I pray for USTA and I pray for your newsletter too! Keep up the good work!
Not all tennis players or people involved in tennis are fault-finders and bellyachers and I am one of them!
Just read some of your stuff on the USTA. I am a life member so I can't
drop my membership but I share your frustration with this organization.
Carol and I have had many conversations with folks who are inside this
organization and they live like kings on their members and tournaments
incomes. They would see your organization as a threat, particularly to
their mag and it advertisers. But here is what you can do that they
don't do. Publish on a weekly basis the results from USTA tournaments and
from league championships. Players love to see their names in print. I
think you'll see a marked increase in your readership.
I strongly agree that you should not renew your membership. The USTA comes across as being very elitist, especially when it comes to the US Open.
Additional comments received after posting this column:
Dennis wrote from Virginia:
Regarding the USTA, let's tell it like it is: it is a collection of people who love tennis, don't work hard (that would subtract from the pleasures of life, such as playing tennis as much as possible), and want to be able to continue the gravy train that they are on. It's a joke. As adults, we can make choices and have nothing to do with such shams. But for the kids, it's a travesty: unless you have the talent of a Venus or Serena, you are not going to be able to fully develop your game unless your parents buy your ranking. What rational parent wants to get caught up in that? Connect the dots... ever wonder why we see so many nightmarish tennis parents? Bottom line: countless children are shortchanged.

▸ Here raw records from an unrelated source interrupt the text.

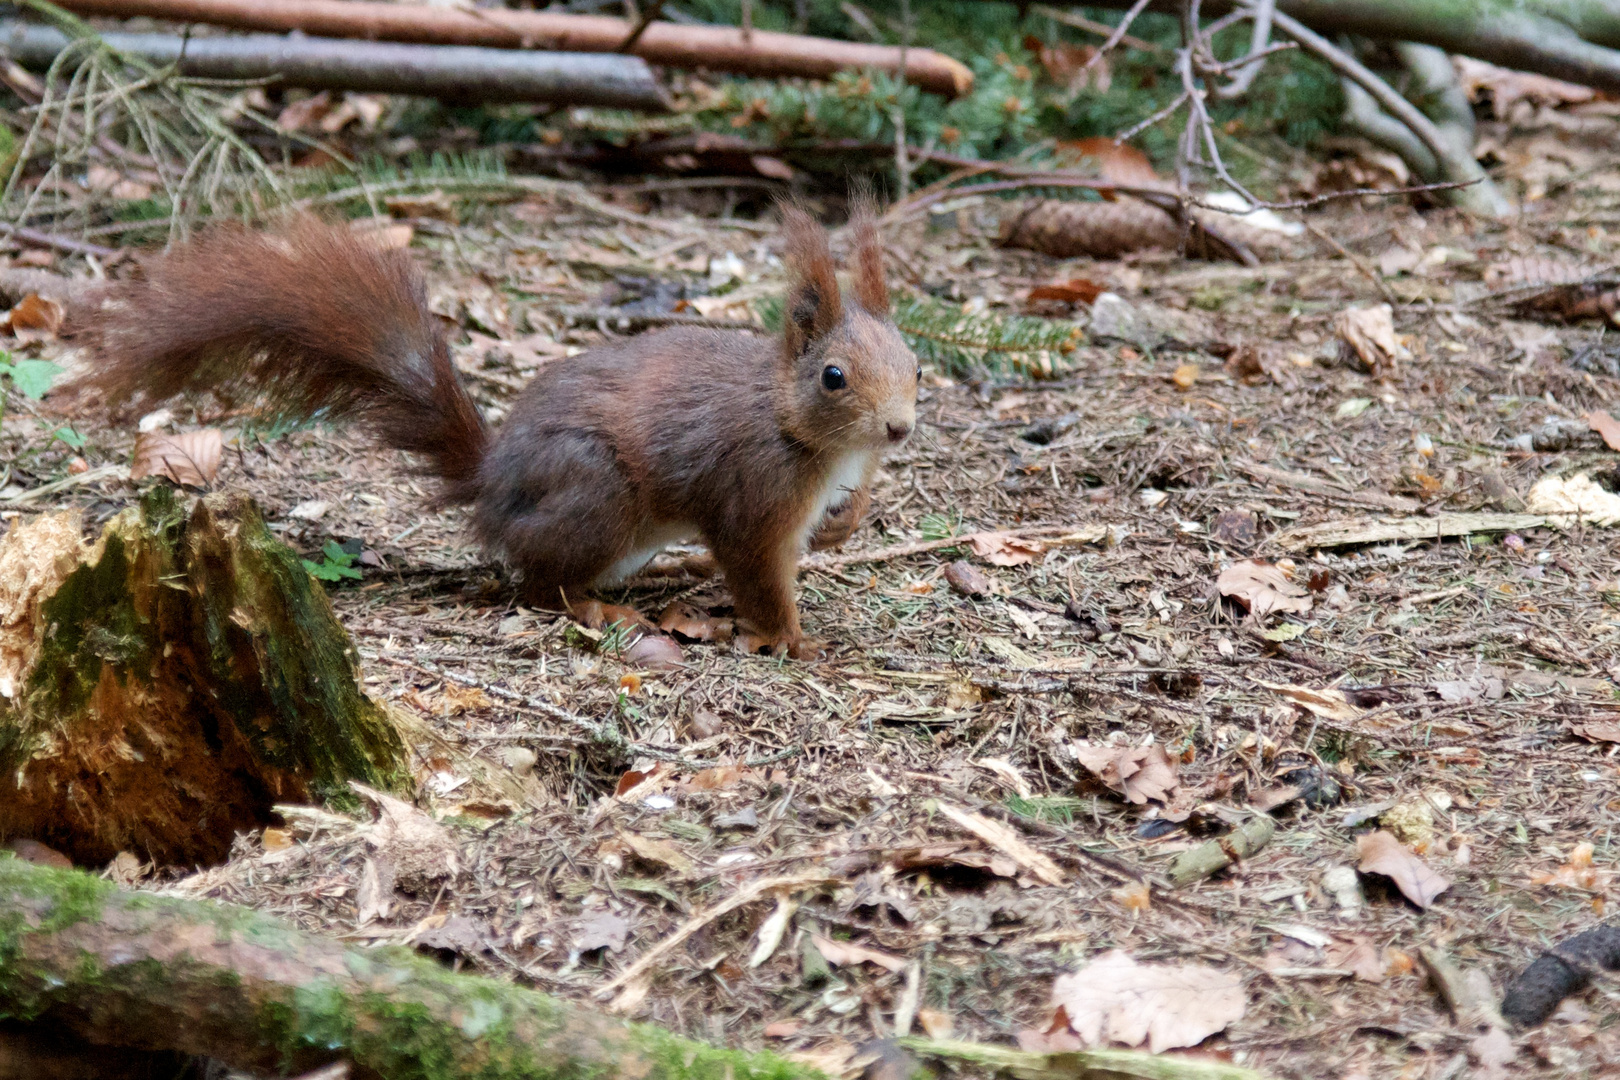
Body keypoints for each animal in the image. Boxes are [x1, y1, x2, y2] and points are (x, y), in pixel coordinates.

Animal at [76, 207, 920, 654]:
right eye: (833, 377)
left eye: (916, 362)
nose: (900, 429)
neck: (793, 426)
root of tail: (492, 485)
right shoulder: (750, 496)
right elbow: (756, 570)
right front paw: (790, 639)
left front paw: (848, 521)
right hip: (597, 496)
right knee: (540, 584)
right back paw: (600, 608)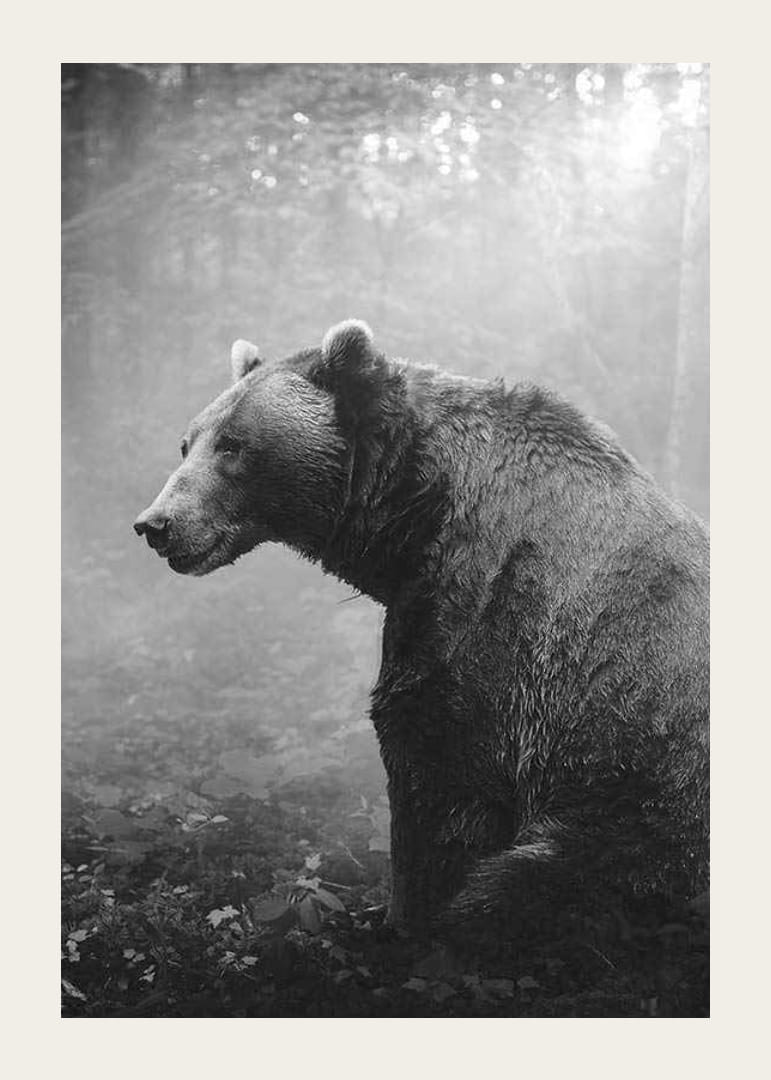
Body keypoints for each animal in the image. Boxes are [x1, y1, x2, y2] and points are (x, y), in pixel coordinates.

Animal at [134, 320, 709, 937]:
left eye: (234, 445)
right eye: (188, 442)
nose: (156, 524)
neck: (415, 515)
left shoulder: (492, 621)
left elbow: (438, 778)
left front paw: (401, 918)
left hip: (642, 815)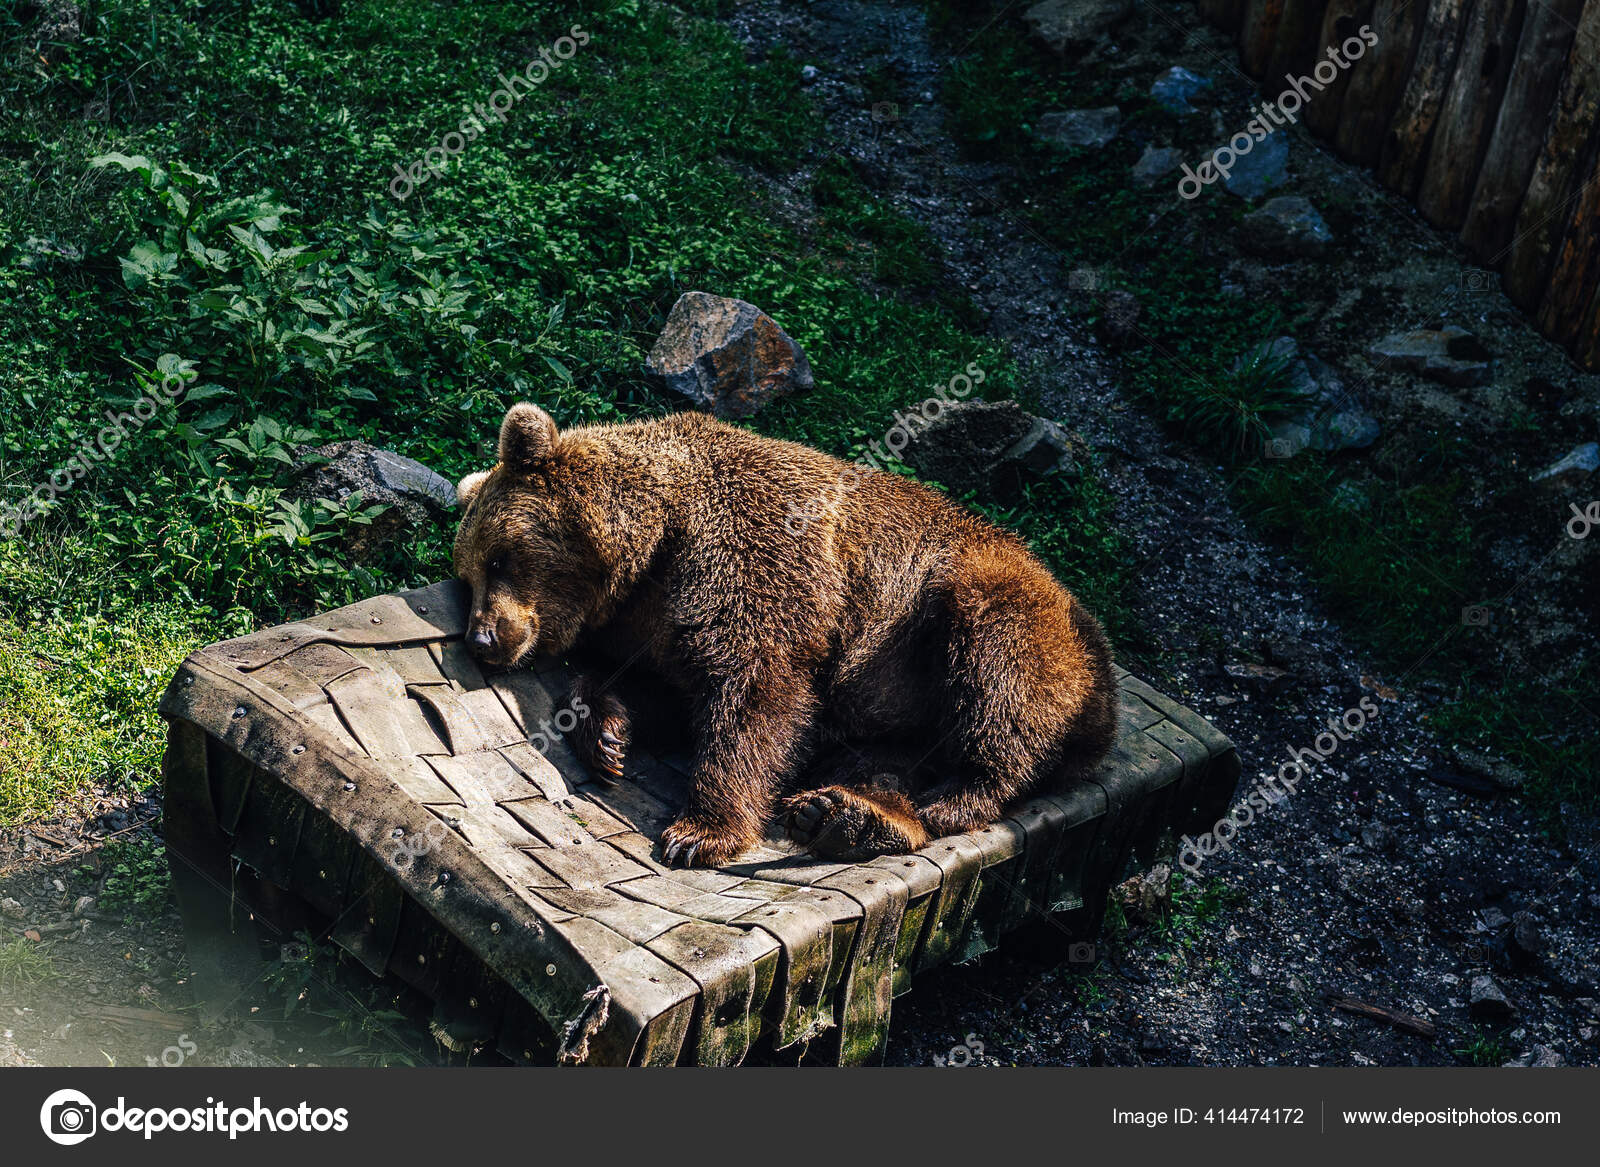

Terry Parsons wrote from Port Charlotte, Florida:
Life is not fair. But it's frustrating to see that truth compounded by phony, self-serving structures such as the USTA. It needs to be torched and rebuilt from the ground up...BJK, are you listening?
I agree with all the criticism about the USTA.
It's an organization that fails in every way.
We members are very frustrated and disgusted, too.
Surely there must be something somebody can do.
Perhaps step forward and create a new tennis organization.
Surely there would be sign-ups from across the nation!